Comparator.reversed() does not compile using lambda

Andrey picture Andrey · Aug 7, 2014 · Viewed 26.3k times · Source

I have a list with some User objects and i'm trying to sort the list, but only works using method reference, with lambda expression the compiler gives an error:

List<User> userList = Arrays.asList(u1, u2, u3);
userList.sort(Comparator.comparing(u -> u.getName())); // works
userList.sort(Comparator.comparing(User::getName).reversed()); // works
userList.sort(Comparator.comparing(u -> u.getName()).reversed()); // Compiler error

Error:

com\java8\collectionapi\CollectionTest.java:35: error: cannot find symbol
            userList.sort(Comparator.comparing(u -> u.getName()).reversed());
                                                     ^
symbol:   method getName()
location: variable u of type Object
1 error

Answer

Stuart Marks picture Stuart Marks · Aug 7, 2014

This is a weakness in the compiler's type inferencing mechanism. In order to infer the type of u in the lambda, the target type for the lambda needs to be established. This is accomplished as follows. userList.sort() is expecting an argument of type Comparator<User>. In the first line, Comparator.comparing() needs to return Comparator<User>. This implies that Comparator.comparing() needs a Function that takes a User argument. Thus in the lambda on the first line, u must be of type User and everything works.

In the second and third lines, the target typing is disrupted by the presence of the call to reversed(). I'm not entirely sure why; both the receiver and the return type of reversed() are Comparator<T> so it seems like the target type should be propagated back to the receiver, but it isn't. (Like I said, it's a weakness.)

In the second line, the method reference provides additional type information that fills this gap. This information is absent from the third line, so the compiler infers u to be Object (the inference fallback of last resort), which fails.

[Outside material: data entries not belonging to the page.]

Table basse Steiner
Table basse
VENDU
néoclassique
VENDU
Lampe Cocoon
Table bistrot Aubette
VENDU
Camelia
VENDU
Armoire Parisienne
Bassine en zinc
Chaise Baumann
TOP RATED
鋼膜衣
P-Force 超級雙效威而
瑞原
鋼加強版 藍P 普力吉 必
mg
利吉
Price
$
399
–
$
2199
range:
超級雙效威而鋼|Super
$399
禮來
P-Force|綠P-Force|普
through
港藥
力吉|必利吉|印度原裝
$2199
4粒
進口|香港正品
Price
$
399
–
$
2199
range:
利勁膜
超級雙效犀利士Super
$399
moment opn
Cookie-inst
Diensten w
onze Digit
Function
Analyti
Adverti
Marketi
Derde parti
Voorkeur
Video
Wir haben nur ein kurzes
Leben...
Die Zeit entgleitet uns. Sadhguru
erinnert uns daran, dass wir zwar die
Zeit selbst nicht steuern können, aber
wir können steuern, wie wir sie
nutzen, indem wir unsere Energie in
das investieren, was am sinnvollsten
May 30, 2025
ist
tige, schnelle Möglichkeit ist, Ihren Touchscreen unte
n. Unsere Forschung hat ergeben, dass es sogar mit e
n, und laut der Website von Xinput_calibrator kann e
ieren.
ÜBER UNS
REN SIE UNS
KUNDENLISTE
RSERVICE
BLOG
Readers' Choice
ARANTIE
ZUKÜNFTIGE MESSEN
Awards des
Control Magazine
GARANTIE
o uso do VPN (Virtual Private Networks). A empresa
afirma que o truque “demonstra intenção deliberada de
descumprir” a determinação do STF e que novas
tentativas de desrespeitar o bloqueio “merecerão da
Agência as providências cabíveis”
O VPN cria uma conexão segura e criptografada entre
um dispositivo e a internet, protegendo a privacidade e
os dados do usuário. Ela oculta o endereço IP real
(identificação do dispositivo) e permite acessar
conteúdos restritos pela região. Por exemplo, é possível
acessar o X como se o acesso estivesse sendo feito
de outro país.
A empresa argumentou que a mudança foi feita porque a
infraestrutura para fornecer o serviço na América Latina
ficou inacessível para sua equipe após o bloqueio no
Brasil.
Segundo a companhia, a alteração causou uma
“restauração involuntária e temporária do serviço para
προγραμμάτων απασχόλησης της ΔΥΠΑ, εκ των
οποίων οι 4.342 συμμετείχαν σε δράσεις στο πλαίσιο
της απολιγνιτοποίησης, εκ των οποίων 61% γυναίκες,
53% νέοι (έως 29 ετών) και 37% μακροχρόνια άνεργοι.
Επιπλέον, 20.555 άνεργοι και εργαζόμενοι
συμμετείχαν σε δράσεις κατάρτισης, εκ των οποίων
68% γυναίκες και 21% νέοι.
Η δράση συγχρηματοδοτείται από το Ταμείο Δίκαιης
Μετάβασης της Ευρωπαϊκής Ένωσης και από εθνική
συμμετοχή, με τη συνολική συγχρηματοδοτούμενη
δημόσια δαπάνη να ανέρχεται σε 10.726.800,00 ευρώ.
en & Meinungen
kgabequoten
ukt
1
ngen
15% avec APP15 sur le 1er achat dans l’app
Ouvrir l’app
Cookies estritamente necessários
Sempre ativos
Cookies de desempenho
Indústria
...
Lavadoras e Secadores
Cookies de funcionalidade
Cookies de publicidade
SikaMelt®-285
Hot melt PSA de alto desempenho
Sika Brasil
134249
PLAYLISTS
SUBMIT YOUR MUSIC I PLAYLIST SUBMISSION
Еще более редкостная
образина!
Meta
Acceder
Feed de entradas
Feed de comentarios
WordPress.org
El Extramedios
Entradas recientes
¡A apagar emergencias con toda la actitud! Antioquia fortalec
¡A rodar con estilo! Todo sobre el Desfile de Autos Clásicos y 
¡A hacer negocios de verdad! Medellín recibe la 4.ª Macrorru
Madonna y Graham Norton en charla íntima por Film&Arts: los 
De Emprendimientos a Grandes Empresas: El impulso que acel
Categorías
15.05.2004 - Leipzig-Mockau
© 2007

Obviously if you can use a method reference, do that and it'll work. Sometimes you can't use a method reference, e.g., if you want to pass an additional parameter, so you have to use a lambda expression. In that case you'd provide an explicit parameter type in the lambda:

userList.sort(Comparator.comparing((User u) -> u.getName()).reversed());

It might be possible for the compiler to be enhanced to cover this case in a future release.